As many families and patients recognize, some hospice professionals act as if the patients they serve should die fairly soon. Hospice staff may exert pressure upon the patient and/or family to remove regular medications from the patient, thereby destabilizing the patient and hastening death. All sorts of rationales are given, such as, "it is cruel to force the patient to take such medications when they are dying," or "the patient has a terminal illness; these medications should not be given in that case," thereby, directly mis-informing the patient and family about their situation. There is no rule that regular medications be removed and any attempt to remove them without the patient's approval is a violation of the patient's rights and a violation of the hospice professional's license.
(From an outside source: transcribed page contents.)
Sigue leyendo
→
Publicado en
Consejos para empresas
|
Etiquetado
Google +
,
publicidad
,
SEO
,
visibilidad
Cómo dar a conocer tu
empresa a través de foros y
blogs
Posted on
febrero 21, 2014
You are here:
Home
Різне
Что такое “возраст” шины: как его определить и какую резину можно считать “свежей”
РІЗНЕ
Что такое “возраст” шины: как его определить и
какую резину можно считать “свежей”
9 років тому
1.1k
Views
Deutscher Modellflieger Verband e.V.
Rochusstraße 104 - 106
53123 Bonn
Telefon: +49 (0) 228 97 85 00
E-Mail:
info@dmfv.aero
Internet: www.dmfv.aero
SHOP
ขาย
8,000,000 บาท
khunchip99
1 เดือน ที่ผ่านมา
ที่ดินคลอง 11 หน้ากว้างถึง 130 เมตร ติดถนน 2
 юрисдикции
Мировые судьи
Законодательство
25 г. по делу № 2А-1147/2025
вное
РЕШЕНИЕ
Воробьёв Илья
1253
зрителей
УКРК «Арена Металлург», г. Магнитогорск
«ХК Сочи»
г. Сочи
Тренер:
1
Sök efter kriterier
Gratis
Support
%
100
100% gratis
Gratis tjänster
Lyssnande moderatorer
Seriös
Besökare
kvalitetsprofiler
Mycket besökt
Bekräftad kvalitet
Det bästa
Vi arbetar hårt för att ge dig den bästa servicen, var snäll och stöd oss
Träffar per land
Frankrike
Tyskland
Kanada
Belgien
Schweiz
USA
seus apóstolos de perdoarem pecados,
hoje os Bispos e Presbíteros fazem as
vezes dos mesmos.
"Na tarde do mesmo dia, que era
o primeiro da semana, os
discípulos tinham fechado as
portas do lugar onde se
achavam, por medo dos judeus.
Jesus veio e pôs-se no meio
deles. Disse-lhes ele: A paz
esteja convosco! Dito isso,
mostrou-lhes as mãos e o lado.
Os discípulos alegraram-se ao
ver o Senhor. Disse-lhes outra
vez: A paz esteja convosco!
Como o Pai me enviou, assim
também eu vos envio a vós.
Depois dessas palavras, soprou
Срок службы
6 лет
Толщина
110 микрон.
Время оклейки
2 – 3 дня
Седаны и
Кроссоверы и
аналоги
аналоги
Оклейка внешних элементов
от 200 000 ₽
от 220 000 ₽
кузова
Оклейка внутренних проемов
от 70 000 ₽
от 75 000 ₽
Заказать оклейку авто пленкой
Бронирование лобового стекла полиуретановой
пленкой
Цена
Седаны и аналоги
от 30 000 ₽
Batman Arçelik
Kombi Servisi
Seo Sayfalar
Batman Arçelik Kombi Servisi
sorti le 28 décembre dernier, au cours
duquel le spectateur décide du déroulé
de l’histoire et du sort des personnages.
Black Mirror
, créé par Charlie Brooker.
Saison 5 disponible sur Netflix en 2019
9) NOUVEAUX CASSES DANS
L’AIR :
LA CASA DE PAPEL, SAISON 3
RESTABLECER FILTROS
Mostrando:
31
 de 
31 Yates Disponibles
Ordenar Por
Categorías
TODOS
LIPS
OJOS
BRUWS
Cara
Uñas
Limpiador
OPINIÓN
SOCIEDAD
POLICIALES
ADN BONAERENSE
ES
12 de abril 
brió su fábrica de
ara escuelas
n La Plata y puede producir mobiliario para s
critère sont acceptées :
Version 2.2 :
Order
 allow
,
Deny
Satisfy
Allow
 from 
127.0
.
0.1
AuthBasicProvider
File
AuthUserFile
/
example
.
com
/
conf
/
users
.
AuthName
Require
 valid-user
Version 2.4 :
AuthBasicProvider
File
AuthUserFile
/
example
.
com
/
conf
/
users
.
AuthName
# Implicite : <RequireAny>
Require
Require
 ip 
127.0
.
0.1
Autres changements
What happens in some situations is the hospice staff may leap illogically to the conclusion that because patients at the very, very end, when death is absolutely imminent, stop their regular medications, therefore hospice patients should stop these medications earlier. The application of such illogical, careless clinical judgment only serves to degrade the standards of care within the hospice industry and directly harms patients.

The last moments, hours, days and even months a patient has to live, however long they may be, are precious to both the patient and the family. Taking that precious time, that life, away unnecessarily and sometimes intentionally, is a violation of the standards of care and the trust placed by the patient in the hospice professionals. A decision to deny regular medications for manageable chronic conditions must be recognized for what it is: a decision to impose death prematurely upon the patient who otherwise would live longer, even though suffering from a terminal illness.

Need for Patient Advocate at the bedside

Hospice patients need advocates at their bedside to protect them. Patients suffering from a terminal illness need to appoint a trustworty person as their health care representative to make decisions for them, if the patient should lapse into a coma. Advanced directives which appoint a trusted family member or friend to serve and protect the patient should be filled out in order to assure that a patient's wishes for treatment are honored. Family members and trusted friends need to evaluate the situation confronting their loved one and decide based upon what is best for the patient and what would honor the patient's wishes.

Patients and/or their authorized representative for health care decisionmaking must realize that they have the right to elect treatment or to decline treatment. If a hospice professional wrongly denies access to regular medications which the patient wishes continued, the patient has the right to appeal that decision to nursing supervisors, the attending physician or the hospice management. As a last resort, the patient has the right to refuse further services from such a hospice and transfer services to another hospice which will honor the patient's right to receive regular medications.6 If the physician is denying access to regular medications, the patient has the right to terminate the services of that physician and choose another physician who will honor the patient's right to these medications. In all circumstances, it is imperative that family members be vigilant about meeting the needs of the patient and honoring his wishes!

1 - Condition of participation--Medical supplies.
     42 CFR ch iv. part 418 Sec. 418.96

2 - See: Signs and Symptoms of Approaching Death

3 - Condition of participation--Informed consent.
     42 CFR ch iv. part 418 Sec. 418.62

4 - Hospice cap amount
     .42 CFR ch iv. part 418 Sec. 418.309
      The hospice cap amount is calculated using the following procedures:
      (a) The cap amount is $6,500 per year and is adjusted
      for inflation or deflation for cap years that end after October 1, 1984,
      by using the percentage change in the medical care expenditure
      category of the Consumer Price Index (CPI) ...."

5 - Medicare Advisory Bulletin on Hospice Benefits
      Federal Register: 11/2/95 vol 60, No. 212 pp. 55721-55722

6 - Change of the designated hospice.